## Given material
※ ※ ※

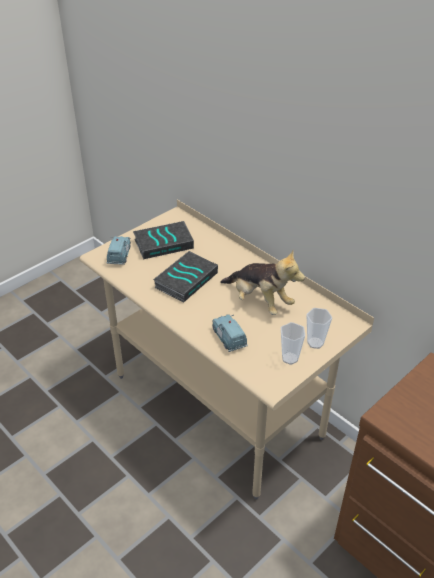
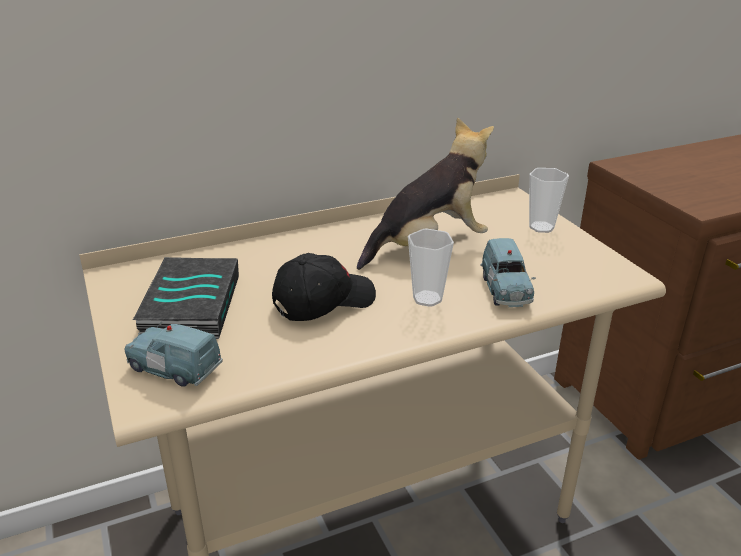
camera: 70 degrees left, 10 degrees down
(185, 279) = (323, 301): book -> black cap
(229, 338) = (505, 290): blue toy car -> blue toy car turned 90 degrees counterclockwise
(290, 358) = (569, 251): cup -> cup (427, 298)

※ ※ ※

## Directions
Copy every line of the listing above exactly. Leave each picture out.

## Response area
camera: 70 degrees left, 10 degrees down
(185, 279) = (323, 301): book -> black cap
(229, 338) = (505, 290): blue toy car -> blue toy car turned 90 degrees counterclockwise
(290, 358) = (569, 251): cup -> cup (427, 298)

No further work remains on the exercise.